===== DATA SHOWN =====

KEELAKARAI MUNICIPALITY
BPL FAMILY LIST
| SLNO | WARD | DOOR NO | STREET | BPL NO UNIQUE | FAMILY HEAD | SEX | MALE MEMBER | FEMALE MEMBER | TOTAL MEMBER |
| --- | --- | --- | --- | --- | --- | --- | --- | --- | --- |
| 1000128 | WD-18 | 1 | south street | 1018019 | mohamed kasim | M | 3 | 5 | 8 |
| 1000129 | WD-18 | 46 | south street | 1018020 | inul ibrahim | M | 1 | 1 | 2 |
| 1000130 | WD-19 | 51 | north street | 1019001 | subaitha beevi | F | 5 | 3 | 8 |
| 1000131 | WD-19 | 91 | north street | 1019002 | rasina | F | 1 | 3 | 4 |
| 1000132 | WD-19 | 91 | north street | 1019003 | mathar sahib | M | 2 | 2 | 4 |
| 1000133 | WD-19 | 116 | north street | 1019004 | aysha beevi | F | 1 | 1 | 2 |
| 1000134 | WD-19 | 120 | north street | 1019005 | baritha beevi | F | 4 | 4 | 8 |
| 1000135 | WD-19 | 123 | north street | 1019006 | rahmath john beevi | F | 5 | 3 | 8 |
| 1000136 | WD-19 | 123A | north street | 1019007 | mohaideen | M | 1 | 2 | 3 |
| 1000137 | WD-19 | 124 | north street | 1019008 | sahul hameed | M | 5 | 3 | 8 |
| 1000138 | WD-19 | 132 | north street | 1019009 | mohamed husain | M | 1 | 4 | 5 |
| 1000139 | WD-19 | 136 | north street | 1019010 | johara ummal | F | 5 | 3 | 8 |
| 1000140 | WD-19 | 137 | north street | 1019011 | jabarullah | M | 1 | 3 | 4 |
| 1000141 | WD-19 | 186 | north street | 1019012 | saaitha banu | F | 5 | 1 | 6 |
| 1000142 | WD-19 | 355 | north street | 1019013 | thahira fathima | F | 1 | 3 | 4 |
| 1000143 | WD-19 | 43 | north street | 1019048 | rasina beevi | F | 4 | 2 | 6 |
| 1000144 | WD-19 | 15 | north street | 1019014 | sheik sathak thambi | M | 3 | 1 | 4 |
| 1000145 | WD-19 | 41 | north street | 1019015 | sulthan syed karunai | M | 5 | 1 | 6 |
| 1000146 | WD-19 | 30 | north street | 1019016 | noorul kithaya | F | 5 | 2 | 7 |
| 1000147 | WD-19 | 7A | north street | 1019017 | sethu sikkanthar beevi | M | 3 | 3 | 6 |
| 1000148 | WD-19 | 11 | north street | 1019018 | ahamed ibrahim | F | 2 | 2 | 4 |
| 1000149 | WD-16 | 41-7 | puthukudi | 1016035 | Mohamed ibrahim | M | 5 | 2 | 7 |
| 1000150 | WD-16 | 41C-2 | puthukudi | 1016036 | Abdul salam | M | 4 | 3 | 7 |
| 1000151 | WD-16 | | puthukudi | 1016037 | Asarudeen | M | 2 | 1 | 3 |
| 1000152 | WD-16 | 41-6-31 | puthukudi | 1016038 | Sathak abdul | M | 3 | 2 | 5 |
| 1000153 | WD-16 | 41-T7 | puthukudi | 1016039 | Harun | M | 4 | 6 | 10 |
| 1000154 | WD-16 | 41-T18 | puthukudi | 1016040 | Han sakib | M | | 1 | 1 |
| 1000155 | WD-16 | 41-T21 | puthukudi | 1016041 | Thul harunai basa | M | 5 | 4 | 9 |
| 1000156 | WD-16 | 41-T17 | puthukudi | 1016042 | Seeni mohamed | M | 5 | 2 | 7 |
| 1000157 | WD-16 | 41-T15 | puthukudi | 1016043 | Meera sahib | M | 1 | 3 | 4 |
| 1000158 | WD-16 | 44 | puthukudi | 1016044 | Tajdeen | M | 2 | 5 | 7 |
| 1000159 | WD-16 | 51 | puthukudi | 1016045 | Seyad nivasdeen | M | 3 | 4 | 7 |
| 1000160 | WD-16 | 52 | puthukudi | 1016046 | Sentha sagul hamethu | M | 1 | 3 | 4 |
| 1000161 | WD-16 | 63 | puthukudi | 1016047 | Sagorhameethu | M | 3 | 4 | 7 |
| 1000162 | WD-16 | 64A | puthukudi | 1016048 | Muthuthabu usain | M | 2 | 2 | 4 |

=====

= INSTRUCTIONS TO FOLLOW =
Search the listing above for the string "south" and copy each line that has it.

= RESULT =
| 1000128 | WD-18 | 1 | south street | 1018019 | mohamed kasim | M | 3 | 5 | 8 |
| 1000129 | WD-18 | 46 | south street | 1018020 | inul ibrahim | M | 1 | 1 | 2 |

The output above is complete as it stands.